Menurut Pak Ben Mboi, dia mendengar Pak Harto berkata: ‘Kalian akan melaksanakan tugas pembebasan Irian Barat. Kami sudah mengirim dua tim sebelum kalian beberapa hari yang lalu. Namun hingga saat ini kami kehilangan kontak dengan mereka. Saya harus memberitahumu, peluang kalian kembali hidup hanya 50 persen. Sekarang saya akan memberikanmu tiga menit untuk memikirkannya. Jika kalian ragu, sekarang adalah waktunya untuk pergi.’
Menurut Pak Ben Mboi, tidak ada yang melangkah keluar dari baris. Pak Harto melirik jam tangannya, dan setelah tiga menit, dia memerintahkan pasukan untuk naik pesawat. Pak Ben Mboi kemudian bercanda kepada saya bahwa, mungkin, jika Pak Harto memberi mereka lebih banyak waktu untuk memikirkannya, katakanlah lima menit, banyak dari mereka akan mengubah pikiran mereka.

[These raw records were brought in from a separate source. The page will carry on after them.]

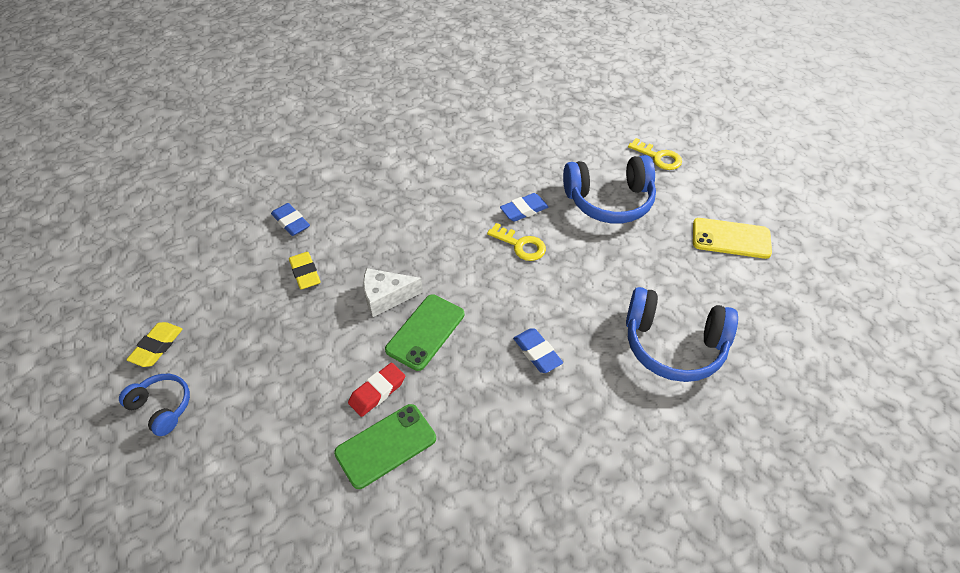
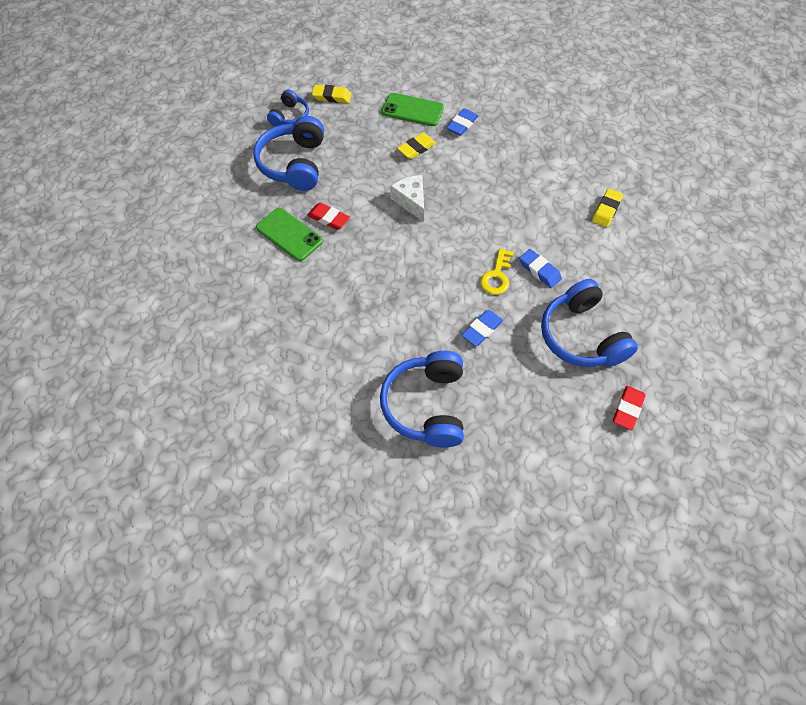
camera: 75 degrees right, 10 degrees up
(259, 417) = (294, 164): none -> blue headphones
(425, 332) = (387, 233): green phone -> green phone (412, 110)
(466, 143) = (606, 210): none -> yellow eraser
(537, 353) = (389, 308): blue eraser -> blue eraser (482, 330)
(658, 157) = (666, 373): yellow key -> none
(692, 192) = (627, 409): none -> red eraser
(731, 238) = (574, 449): yellow phone -> none

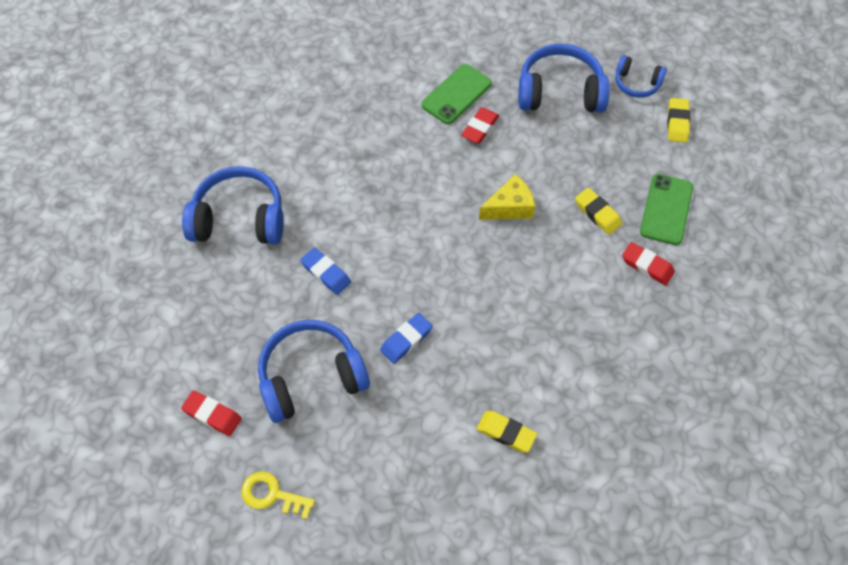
camera: 90 degrees right, 0 degrees up
(411, 201) = (510, 207): white cheese -> yellow cheese
(462, 124) = (647, 266): blue eraser -> red eraser
(497, 276) = (399, 293): yellow key -> yellow key (272, 495)

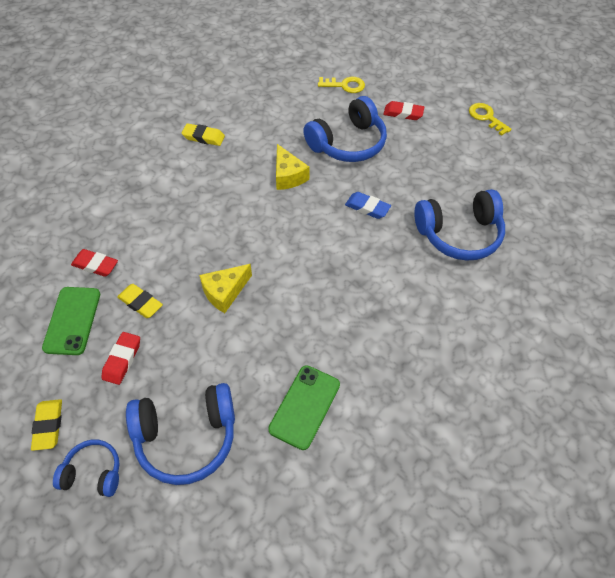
camera: 165 degrees right, 5 degrees down
(102, 380) = (486, 117): none -> yellow key
(406, 340) = (288, 176): blue eraser -> yellow cheese
(480, 128) = (269, 369): red eraser -> red eraser (122, 360)

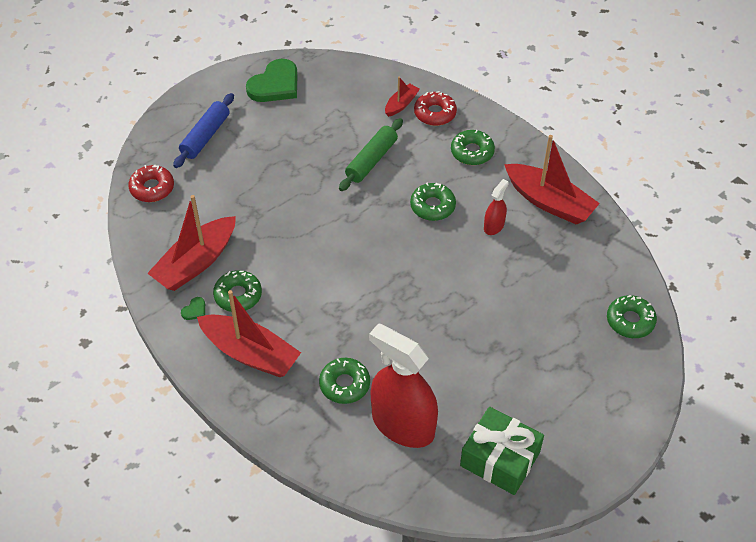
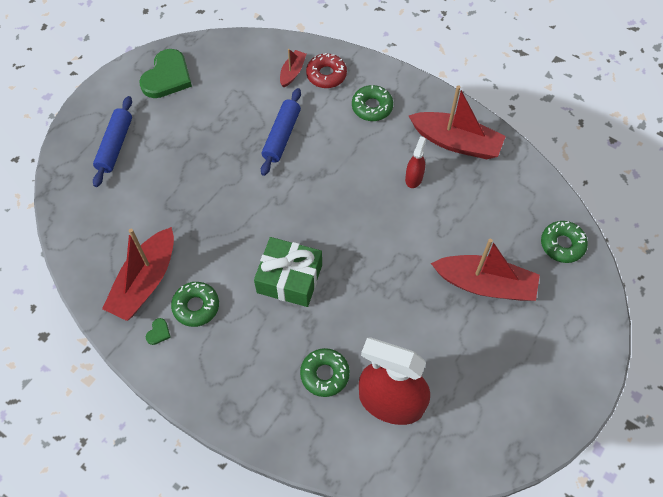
camera: 15 degrees left, 10 degrees up
(152, 188) = (78, 212): red donut -> none
(250, 353) = (226, 365): red boat -> red boat (485, 284)
(371, 160) = (281, 136): green rolling pin -> blue rolling pin
(432, 206) = (352, 170): green donut -> none
(500, 459) = (489, 413): green gift -> green gift (289, 278)

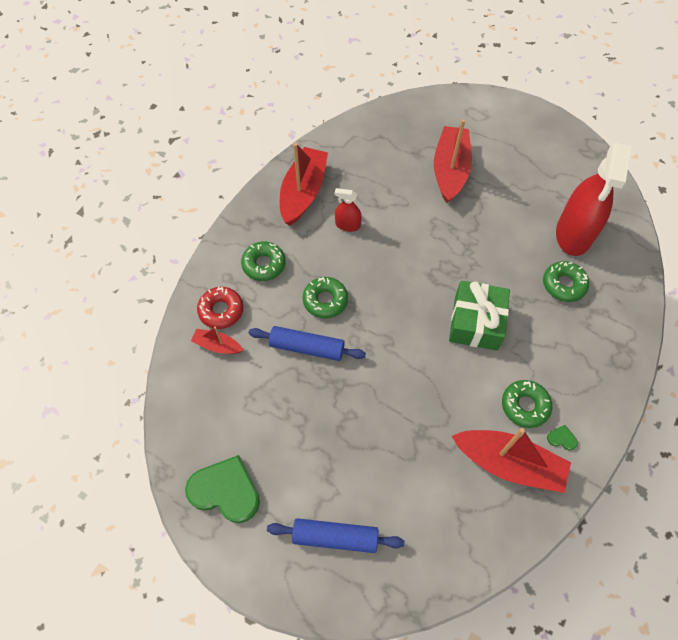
camera: 95 degrees left, 0 degrees up
(562, 244) = (402, 119): green donut -> green donut (325, 300)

Lucu memang, tetapi itu memang tindakan kepahlawanan. Saya berpikir, mungkin benar Pak Ben Mboi, jika mereka diberi waktu lebih lama, mereka mungkin akan berpikir, ‘Oh tidak, ada 50 persen kemungkinan saya kembali ke keluarga dalam sebuah peti mayat.’ Tetapi mereka tidak ragu; bahkan tidak ada keraguan sedikit pun melintas dalam pikiran mereka. Itulah semangat kepahlawanan yang mendasari psikologi nasional saat itu.
Ada cerita menarik lain yang dia bagi setelah masa jabatannya sebagai gubernur berakhir. Saat itu, bawahannya dan stafnya menyadari bahwa Pak Ben Mboi tidak memiliki rumah. Jadi mereka mulai menggalang dana dan menerima dukungan dari pemerintah daerah dan beberapa pengusaha lokal untuk membangun rumah Pak Ben Mboi. Sebenarnya, Indonesia memiliki banyak orang hebat yang mendedikasikan seluruh karir mereka bagi negara dan pensiun tanpa memiliki rumah. Itu berarti bahwa mereka tidak melakukan korupsi atau mencari keuntungan pribadi dan belum dihargai dengan semestinya. Dan karena mereka sangat dihormati oleh bawahannya selama bertahun-tahun, orang-orang ini menemukan cara untuk mendapatkan cukup uang untuk membangun rumah setelah pensiunnya komandan mereka.
Saya juga belajar pelajaran hidup kunci ketika Pak Ben Mboi memberi tahu saya, ‘Prabowo, jika kamu ingin menjadi pemimpin yang baik, saya hanya bisa memberitahumu dua hal. Pertama, cintai rakyatmu dan kedua, gunakan akal sehatmu. Dengan prinsip ini, kamu tidak akan pernah salah.’
Itulah yang selalu saya ingat. Sebagai seorang pemimpin, kita harus mencintai rakyat, mencintai orang-orang kita. Kemudian kita harus menggunakan akal sehat. Kita tidak perlu terlalu berlebihan karena akal sehat biasanya berhasil. Ini mengingatkan saya pada pepatah Jawa, “Ojo Rumongso Iso, Nanging Iso O Rumongso.” Tidak cukup bagi pemimpin menyelesaikan tugas, tetapi mereka juga harus merasakan perasaan, penderitaan, dan kebutuhan orang lain. Itu adalah filsafat yang sangat dalam bagiku. Bahkan sekarang, saya masih mengikuti pesan Pak Ben Mboi, ‘cintai rakyatmu, gunakan akal sehatmu’.